Что там творилось в «мужской» карете графа Эстрела, она не знала, зато в ее, «женской», можно было оглохнуть от лязга зубов и причитаний напуганных дам. Боялись не ее, хотя Ирэн, которая выглядела тоже плохо, но которой, в отличие от Дэйры, помог макияж, на подругу по-прежнему старалась не смотреть. Всех страшил легендарный Медвежий Угол, о котором хозяйка Копры успела порассказать всякого. И про жестоких разбойников, которые никого не щадят, и про медведей-оборотней, пожирающих всех без разбора, и про костяного старика, хозяина леса, который ночных путников ох как не любит.
Костяной старик и медведи-оборотни Дэйру не интересовали, а вот разбойники могли быть серьезной проблемой. О том же думал и Говард Белиорский, чья напряженная спина красноречиво говорила о том, что офицер готов к худшему. По его приказу фонарей на каретах не зажигали, ехали во мраке, положившись на опыт кучера. Но Дэйра видела капитана так же четко, как и мелькающие вдоль дороги деревья, кусты за ними, а иногда настороженные глаза зверья – чаще кабанов. Раньше она не замечала за собой подобных талантов, поэтому сейчас молча таращилась в темноту, стараясь делать вид, что бездумно смотрит в темное пространство, а не разглядывает ночной лес в подробностях. Похоже, не нравилось это и лесу, потому что в ответ на нее глядели враждебно, предупреждающе.
Дэйра не верила ни в костяного старика, ни в оборотней, но, не выдержав чужого взгляда, преследующего ее откуда-то сверху, с дубовых макушек, отвела глаза от частокола стволов, и тут же почувствовала облегчение. Не стоило злить тех, по чьим землям едешь без спроса и дозволения. Может, у нее разыгралось воображение, но казалось, что чем глубже они проникали в бардуажские земли, тем меньше ее здесь хотели видеть.
Взгляд упал на всадника, который держался ближе всех к «дамской» карете. Нильс, как и Белиорский, был напряжен, вертел головой по сторонам и подолгу всматривался в какие-нибудь особенно темные участки леса. Дэйра видела, как в ответ «всматривались» уже в Нильса и радовалась, что неприязненные взгляды доставались не ей. В отличие от нее те, кто смотрел на Нильса из леса, наверняка знали все его тайны. Взгляд невольно цепляла его статная фигура, красивая осанка, крепкие мышцы на ногах, обхватывающих бока лошади. Раньше она никогда не смотрела на него столь пристально, но в темноте можно было все.

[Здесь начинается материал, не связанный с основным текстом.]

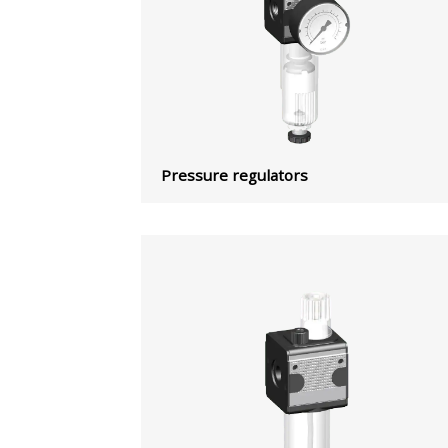
Pressure regulators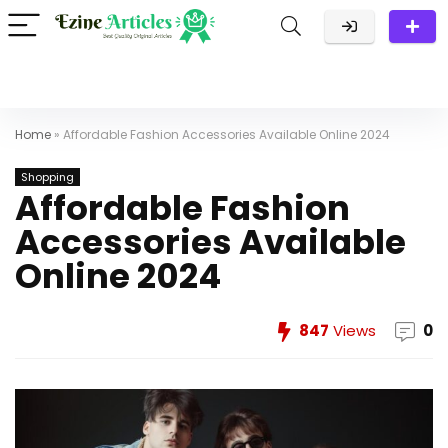
Home
»
Affordable Fashion Accessories Available Online 2024
Shopping
Affordable Fashion
Accessories Available
Online 2024
847
Views
0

Странно все-таки, что много раз бывая в Лаверье, она никогда его там не встречала. Нильс отличался от донзаров особой статью, ростом и смазливой внешностью. Дэйра росла среди донзаров, часто бывала в донзарских деревнях, проводила с ними немало времени – на охоте и по разным герцогским делам. И никогда не встречала кого-нибудь со столь правильными чертами лица, как у Нильса. Если донзары были вырублены топором, то мальчишку явно лепили из глины – аккуратно и старательно. Насчет его молодого возраста у нее тоже появились сомнения. Сравнивая фигуры тридцатилетнего Белиорского и подозрительного донзара, она находила все больше совпадений, чем отличий. Вот взять Томаса. У него были крепкие, натренированные руки, но тем не менее, это были руки юноши. Что же до Нильса… Все можно подстроить. Ходить размашисто и неуклюже, как донзар, всю жизнь работающий на поле, говорить с диалектом, сутулиться, чтобы казаться ниже, потому что все донзары низкорослые. Дэйра наклонила голову, чтобы разглядеть в окно всего всадника и невольно залюбовалась. Интересно, сколько девушек у него было? Если он не врет и, действительно, из Лаверье, то донзарки должны были вешаться на него гроздьями.